◆ **Given passage**
►

Group Captain Horace Percy Lale  (8 April 1886 – 5 April 1955) was a Royal Air Force officer and British World War I flying ace credited with 23 victories.

First World War
Lale was commissioned a temporary second lieutenant in the Royal Flying Corps on 26 September 1916. He was appointed a flying officer in the RFC on 3 April 1917, and was appointed a flight commander with the temporary rank of captain on 10 February 1918. Lale was mentioned in despatches in March 1918.

Interwar years and Second World War
Lale remained in the Royal Air Force after the war, receiving a permanent commission in the rank of flying officer on 1 August 1919. For distinguished service in the 1919-1920 Waziristan campaign, he was awarded a bar to his DFC in July 1920. He was promoted to flight lieutenant on 1 January 1921, to squadron leader on 1 January 1924 and to wing commander on 1 January 1930. He was promoted to group captain on 1 January 1936. He served through the start of the Second World War, but retired from the RAF on 8 April 1941.

◄

◆ **Directive 1**
Which lines of the records contain the string "endArrow"? Pull out each such line and copy it in full.

[Data excerpts]
►

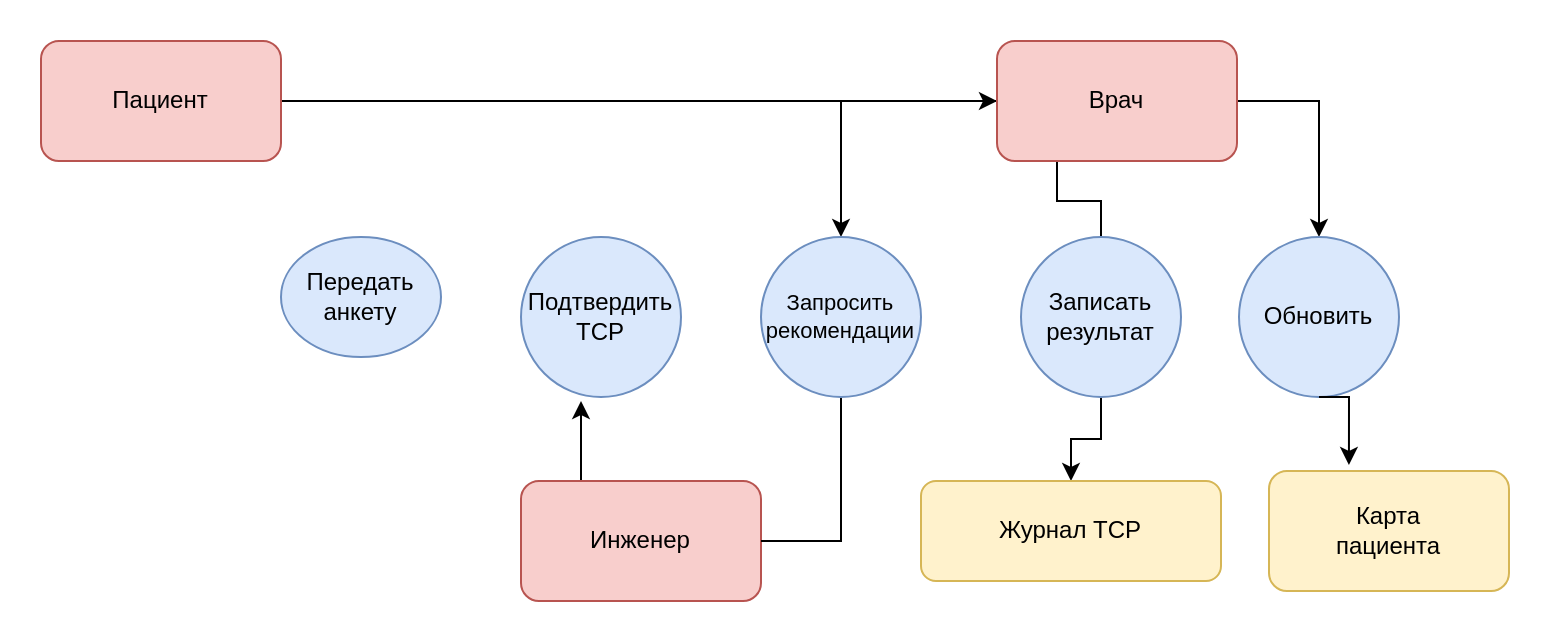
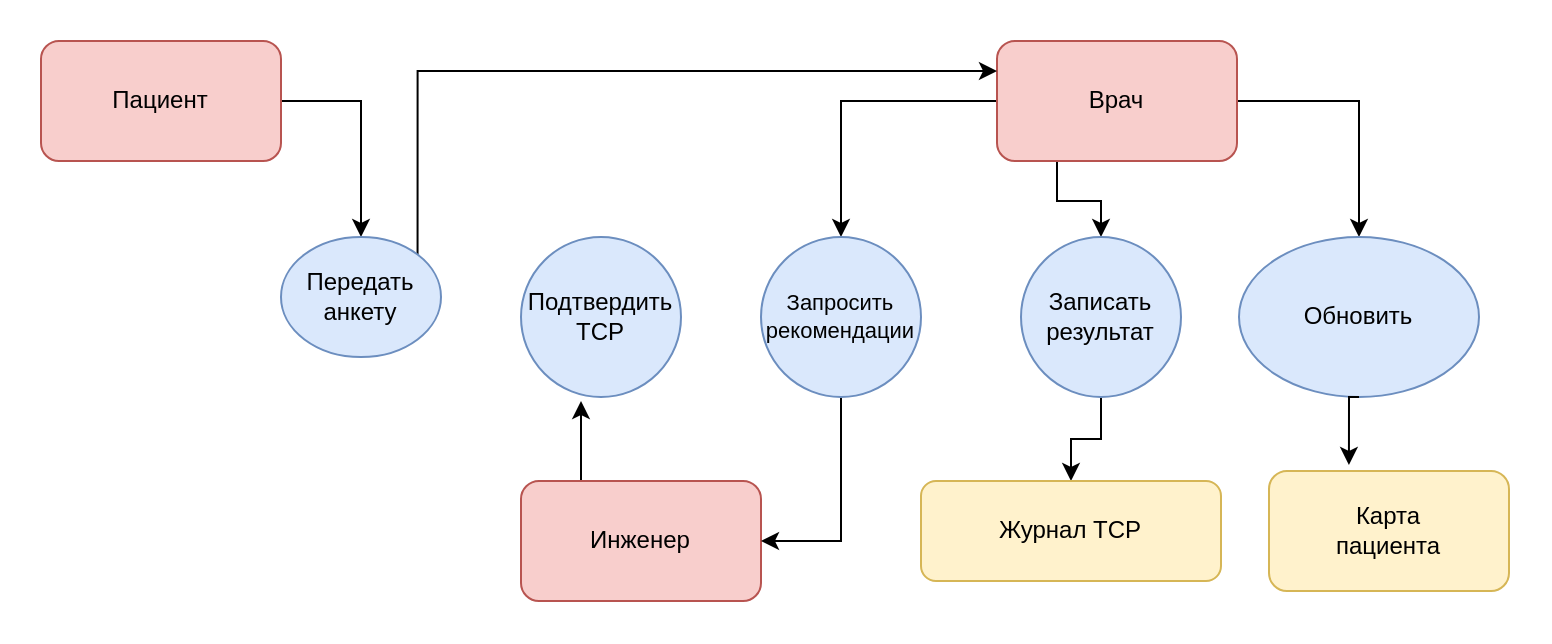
  <mxCell id="0" />
  <mxCell id="1" parent="0" />
- <mxCell id="2" style="edgeStyle=orthogonalEdgeStyle;rounded=0;orthogonalLoop=1;jettySize=auto;html=1;exitX=1;exitY=0.5;exitDx=0;exitDy=0;" edge="1" parent="1" source="3" target="7"><mxGeometry relative="1" as="geometry" /></mxCell>
+ <mxCell id="2" style="edgeStyle=orthogonalEdgeStyle;rounded=0;orthogonalLoop=1;jettySize=auto;html=1;exitX=1;exitY=0.5;exitDx=0;exitDy=0;entryX=0.5;entryY=0;entryDx=0;entryDy=0;" edge="1" parent="1" source="3" target="19"><mxGeometry relative="1" as="geometry" /></mxCell>
  <mxCell id="3" value="Пациент" style="rounded=1;whiteSpace=wrap;html=1;fillColor=#f8cecc;strokeColor=#b85450;" vertex="1" parent="1"><mxGeometry x="20" y="20" width="120" height="60" as="geometry" /></mxCell>
- <mxCell id="4" style="edgeStyle=orthogonalEdgeStyle;rounded=0;orthogonalLoop=1;jettySize=auto;html=1;exitX=0.25;exitY=1;exitDx=0;exitDy=0;endArrow=none;" edge="1" parent="1" source="7" target="15"><mxGeometry relative="1" as="geometry" /></mxCell>
+ <mxCell id="4" style="edgeStyle=orthogonalEdgeStyle;rounded=0;orthogonalLoop=1;jettySize=auto;html=1;exitX=0.25;exitY=1;exitDx=0;exitDy=0;" edge="1" parent="1" source="7" target="15"><mxGeometry relative="1" as="geometry" /></mxCell>
  <mxCell id="5" style="edgeStyle=orthogonalEdgeStyle;rounded=0;orthogonalLoop=1;jettySize=auto;html=1;exitX=1;exitY=0.5;exitDx=0;exitDy=0;entryX=0.5;entryY=0;entryDx=0;entryDy=0;" edge="1" parent="1" source="7" target="13"><mxGeometry relative="1" as="geometry" /></mxCell>
  <mxCell id="6" style="edgeStyle=orthogonalEdgeStyle;rounded=0;orthogonalLoop=1;jettySize=auto;html=1;exitX=0;exitY=0.5;exitDx=0;exitDy=0;entryX=0.5;entryY=0;entryDx=0;entryDy=0;" edge="1" parent="1" source="7" target="11"><mxGeometry relative="1" as="geometry" /></mxCell>
  <mxCell id="7" value="Врач" style="rounded=1;whiteSpace=wrap;html=1;fillColor=#f8cecc;strokeColor=#b85450;" vertex="1" parent="1"><mxGeometry x="498" y="20" width="120" height="60" as="geometry" /></mxCell>
  <mxCell id="8" style="edgeStyle=orthogonalEdgeStyle;rounded=0;orthogonalLoop=1;jettySize=auto;html=1;exitX=0.25;exitY=0;exitDx=0;exitDy=0;" edge="1" parent="1" source="9"><mxGeometry relative="1" as="geometry"><mxPoint x="290" y="200" as="targetPoint" /></mxGeometry></mxCell>
  <mxCell id="9" value="Инженер" style="rounded=1;whiteSpace=wrap;html=1;fillColor=#f8cecc;strokeColor=#b85450;" vertex="1" parent="1"><mxGeometry x="260" y="240" width="120" height="60" as="geometry" /></mxCell>
- <mxCell id="10" style="edgeStyle=orthogonalEdgeStyle;rounded=0;orthogonalLoop=1;jettySize=auto;html=1;exitX=0.5;exitY=1;exitDx=0;exitDy=0;entryX=1;entryY=0.5;entryDx=0;entryDy=0;endArrow=none;" edge="1" parent="1" source="11" target="9"><mxGeometry relative="1" as="geometry" /></mxCell>
+ <mxCell id="10" style="edgeStyle=orthogonalEdgeStyle;rounded=0;orthogonalLoop=1;jettySize=auto;html=1;exitX=0.5;exitY=1;exitDx=0;exitDy=0;entryX=1;entryY=0.5;entryDx=0;entryDy=0;" edge="1" parent="1" source="11" target="9"><mxGeometry relative="1" as="geometry" /></mxCell>
  <mxCell id="11" value="Запросить&lt;div&gt;рекомендации&lt;/div&gt;" style="ellipse;whiteSpace=wrap;html=1;aspect=fixed;fillColor=#dae8fc;strokeColor=#6c8ebf;fontSize=11;" vertex="1" parent="1"><mxGeometry x="380" y="118" width="80" height="80" as="geometry" /></mxCell>
  <mxCell id="12" value="Подтвердить&lt;div&gt;ТСР&lt;/div&gt;" style="ellipse;whiteSpace=wrap;html=1;aspect=fixed;fillColor=#dae8fc;strokeColor=#6c8ebf;" vertex="1" parent="1"><mxGeometry x="260" y="118" width="80" height="80" as="geometry" /></mxCell>
- <mxCell id="13" value="Обновить" style="ellipse;whiteSpace=wrap;html=1;aspect=fixed;fillColor=#dae8fc;strokeColor=#6c8ebf;" vertex="1" parent="1"><mxGeometry x="619" y="118" width="80" height="80" as="geometry" /></mxCell>
+ <mxCell id="13" value="Обновить" style="ellipse;whiteSpace=wrap;html=1;aspect=fixed;fillColor=#dae8fc;strokeColor=#6c8ebf;" vertex="1" parent="1"><mxGeometry x="619" y="118" width="120" height="80" as="geometry" /></mxCell>
  <mxCell id="14" style="edgeStyle=orthogonalEdgeStyle;rounded=0;orthogonalLoop=1;jettySize=auto;html=1;exitX=0.5;exitY=1;exitDx=0;exitDy=0;" edge="1" parent="1" source="15" target="17"><mxGeometry relative="1" as="geometry" /></mxCell>
  <mxCell id="15" value="Записать&lt;div&gt;результат&lt;/div&gt;" style="ellipse;whiteSpace=wrap;html=1;aspect=fixed;fillColor=#dae8fc;strokeColor=#6c8ebf;" vertex="1" parent="1"><mxGeometry x="510" y="118" width="80" height="80" as="geometry" /></mxCell>
  <mxCell id="16" value="Карта&lt;div&gt;пациента&lt;/div&gt;" style="rounded=1;whiteSpace=wrap;html=1;fillColor=#fff2cc;strokeColor=#d6b656;" vertex="1" parent="1"><mxGeometry x="634" y="235" width="120" height="60" as="geometry" /></mxCell>
  <mxCell id="17" value="Журнал ТСР" style="rounded=1;whiteSpace=wrap;html=1;fillColor=#fff2cc;strokeColor=#d6b656;" vertex="1" parent="1"><mxGeometry x="460" y="240" width="150" height="50" as="geometry" /></mxCell>
+ <mxCell id="18" style="edgeStyle=orthogonalEdgeStyle;rounded=0;orthogonalLoop=1;jettySize=auto;html=1;exitX=1;exitY=0;exitDx=0;exitDy=0;entryX=0;entryY=0.25;entryDx=0;entryDy=0;" edge="1" parent="1" source="19" target="7"><mxGeometry relative="1" as="geometry"><Array as="points"><mxPoint x="208" y="35" /></Array></mxGeometry></mxCell>
  <mxCell id="19" value="Передать&lt;div&gt;анкету&lt;/div&gt;" style="ellipse;whiteSpace=wrap;html=1;aspect=fixed;fillColor=#dae8fc;strokeColor=#6c8ebf;" vertex="1" parent="1"><mxGeometry x="140" y="118" width="80" height="60" as="geometry" /></mxCell>
  <mxCell id="20" style="edgeStyle=orthogonalEdgeStyle;rounded=0;orthogonalLoop=1;jettySize=auto;html=1;exitX=0.5;exitY=1;exitDx=0;exitDy=0;entryX=0.333;entryY=-0.05;entryDx=0;entryDy=0;entryPerimeter=0;" edge="1" parent="1" source="13" target="16"><mxGeometry relative="1" as="geometry" /></mxCell>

◄

◆ **Directive 2**
Can you carry on the biography of Horace Percy Lale, picking up after its final sentence?

◆ **Reply 1**
- <mxCell id="4" style="edgeStyle=orthogonalEdgeStyle;rounded=0;orthogonalLoop=1;jettySize=auto;html=1;exitX=0.25;exitY=1;exitDx=0;exitDy=0;endArrow=none;" edge="1" parent="1" source="7" target="15"><mxGeometry relative="1" as="geometry" /></mxCell>
- <mxCell id="10" style="edgeStyle=orthogonalEdgeStyle;rounded=0;orthogonalLoop=1;jettySize=auto;html=1;exitX=0.5;exitY=1;exitDx=0;exitDy=0;entryX=1;entryY=0.5;entryDx=0;entryDy=0;endArrow=none;" edge="1" parent="1" source="11" target="9"><mxGeometry relative="1" as="geometry" /></mxCell>

◆ **Reply 2**
Citation for military decoration
Distinguished Flying Cross (DFC)

2nd Lieut. (A./Capt.) Horace Percy Lale. (FRANCE)

A bold and courageous officer, who leads his patrol with marked skill and judgment. He has accounted for twelve enemy aeroplanes—five crashed, four shot down in flames, and three driven down out of control. On 6 September he led his patrol of nine machines to the assistance of some formations that were attacked by thirty or forty enemy aircraft; in the engagement he and his Observer accounted for two Fokkers; eventually the enemy was driven off, five of their machines being destroyed and three shot down out of control.

References

Companions of the Distinguished Service Order
People from Nottingham
1955 deaths
Royal Air Force personnel of World War I
Royal Air Force personnel of World War II
Royal Flying Corps officers
Military personnel from Nottingham
Royal Air Force officers
1886 births
Recipients of the Distinguished Flying Cross (United Kingdom)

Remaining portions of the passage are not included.